▸ WHAT TO WORK ON
Beginning at the line that contains "om meer te weten te komen.", reproduce the entries below exactly, ending with the line that contains "myślą o opiekunach czworo". Omit each picture.

══ DATASET ENTRIES

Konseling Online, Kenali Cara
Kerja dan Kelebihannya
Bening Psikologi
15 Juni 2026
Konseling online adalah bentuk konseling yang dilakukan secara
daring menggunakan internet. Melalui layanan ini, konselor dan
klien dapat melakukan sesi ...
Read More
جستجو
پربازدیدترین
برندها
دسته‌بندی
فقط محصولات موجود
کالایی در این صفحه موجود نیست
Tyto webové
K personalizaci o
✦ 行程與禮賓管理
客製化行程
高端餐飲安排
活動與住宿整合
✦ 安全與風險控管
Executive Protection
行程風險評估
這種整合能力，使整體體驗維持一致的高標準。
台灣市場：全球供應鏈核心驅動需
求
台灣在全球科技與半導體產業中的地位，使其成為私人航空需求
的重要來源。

════
══ DATASET ENTRIES

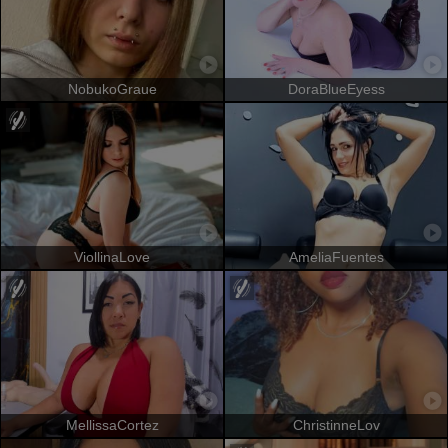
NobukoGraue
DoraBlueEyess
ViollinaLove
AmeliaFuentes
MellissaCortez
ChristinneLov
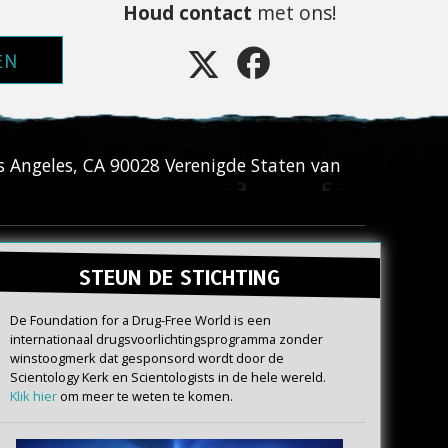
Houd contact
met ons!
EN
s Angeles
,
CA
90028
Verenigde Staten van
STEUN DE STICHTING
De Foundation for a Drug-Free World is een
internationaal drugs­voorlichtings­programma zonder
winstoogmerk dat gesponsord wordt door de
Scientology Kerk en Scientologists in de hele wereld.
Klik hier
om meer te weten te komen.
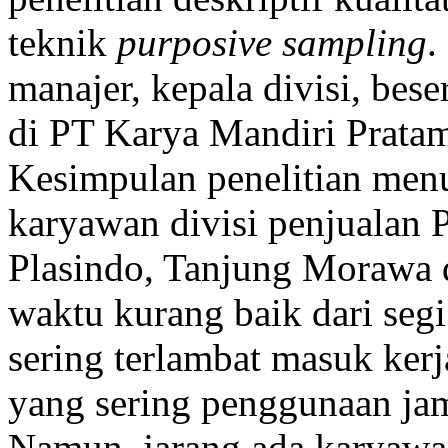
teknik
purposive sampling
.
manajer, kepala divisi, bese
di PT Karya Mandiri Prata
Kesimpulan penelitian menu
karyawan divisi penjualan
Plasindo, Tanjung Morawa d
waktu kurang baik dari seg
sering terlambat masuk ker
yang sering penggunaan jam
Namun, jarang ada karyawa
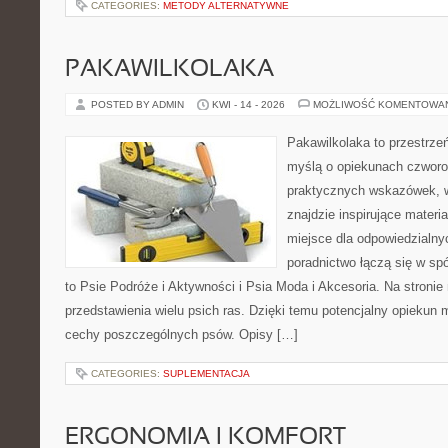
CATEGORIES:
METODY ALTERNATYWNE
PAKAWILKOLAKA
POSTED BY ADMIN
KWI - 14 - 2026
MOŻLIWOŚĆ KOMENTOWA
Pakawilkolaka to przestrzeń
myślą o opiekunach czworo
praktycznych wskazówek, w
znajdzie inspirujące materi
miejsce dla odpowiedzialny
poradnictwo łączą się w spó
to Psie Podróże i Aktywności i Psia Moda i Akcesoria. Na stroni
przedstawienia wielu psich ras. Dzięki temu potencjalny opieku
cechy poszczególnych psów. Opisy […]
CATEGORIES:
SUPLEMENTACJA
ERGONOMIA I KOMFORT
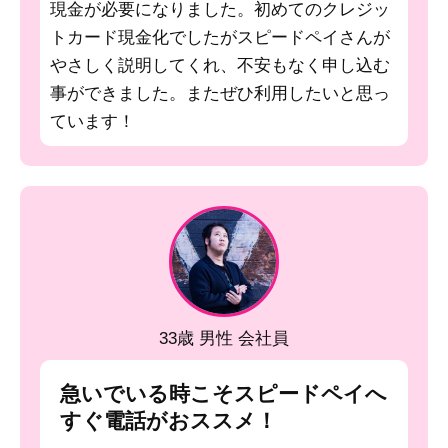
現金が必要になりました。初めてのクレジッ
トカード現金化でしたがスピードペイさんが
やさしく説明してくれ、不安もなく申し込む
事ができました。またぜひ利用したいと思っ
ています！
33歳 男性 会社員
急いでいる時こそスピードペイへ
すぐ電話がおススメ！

════

▸ EXPECTED ANSWER
om meer te weten te komen.
teknik
purposive sampling
.
manajer, kepala divisi, bese
di PT Karya Mandiri Prata
Kesimpulan penelitian menu
karyawan divisi penjualan
Plasindo, Tanjung Morawa d
waktu kurang baik dari seg
sering terlambat masuk ker
yang sering penggunaan jam
Namun, jarang ada karyawa
CATEGORIES:
METODY ALTERNATYWNE
PAKAWILKOLAKA
POSTED BY ADMIN
KWI - 14 - 2026
MOŻLIWOŚĆ KOMENTOWA
Pakawilkolaka to przestrzeń
myślą o opiekunach czworo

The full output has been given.